Georgia State Takes Major Step Toward Developing Online Course Learning Option
ATLANTA — Georgia State University is paving the way for students to receive class credit for taking massively open online courses (MOOCs) under a newly adopted university policy.
A policy adopted this week by the University Senate encourages colleges and departments within Georgia State to develop means of granting credit for MOOCs that students have taken at other institutions. Students will work through the Office of Undergraduate Admissions and academic departments to establish they have mastered the course material.
A MOOC is a course that is entirely online and open to anyone with no admissions requirements. MOOCs have attracted large numbers of users around the world.
Georgia State is among the first universities to experiment with granting credit for MOOCs. Antioch University, Georgia Institute of Technology, Colorado State University’s Global Campus and the Free University of Berlin, Germany, are among early adopters of MOOCs.

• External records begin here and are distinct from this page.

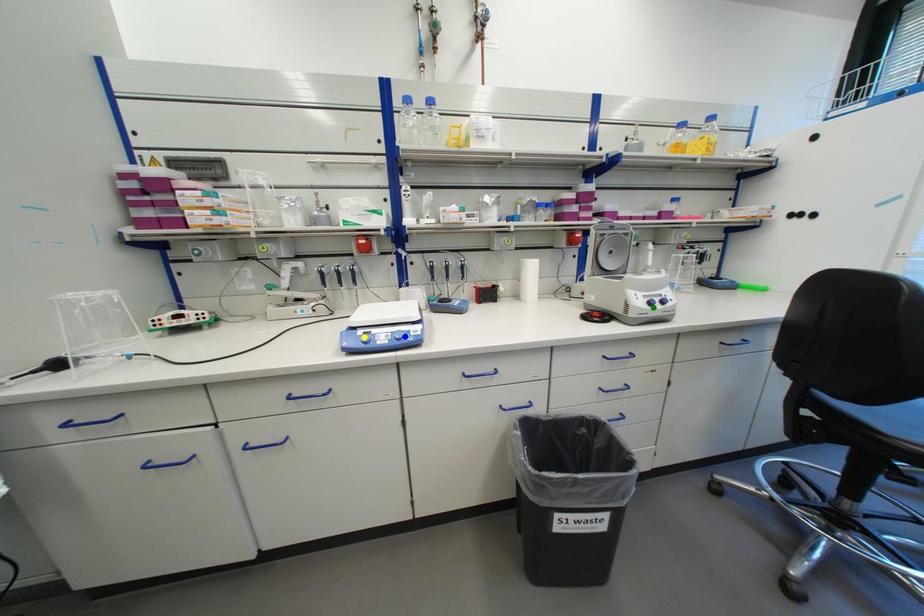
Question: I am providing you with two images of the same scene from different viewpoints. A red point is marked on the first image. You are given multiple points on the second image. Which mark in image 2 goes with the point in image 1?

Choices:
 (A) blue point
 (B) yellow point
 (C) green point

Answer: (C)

“The landscape in higher education is changing and Georgia State University is at the forefront,” said President Mark Becker. “We want to leverage every educational tool available to help our students achieve success.”
The policy is effective immediately.
“This represents a decision by Georgia State to consider MOOC courses in the way we consider every other course — whether they provide a good education for our students,” said George Rainbolt, professor of philosophy and chair of the University Senate Committee on Admissions and Standards.
The university already grants course credits to students who take university-vetted examinations, such as the Advanced Placement and International Baccalaureate exams. The university also accepts course credits earned through traditional classes from accredited institutions after evaluation by Georgia State.
The new policy helps Georgia State advance a strategic plan goal of becoming a national model for undergraduate education by demonstrating that students from all backgrounds can achieve academic and career success at high rates.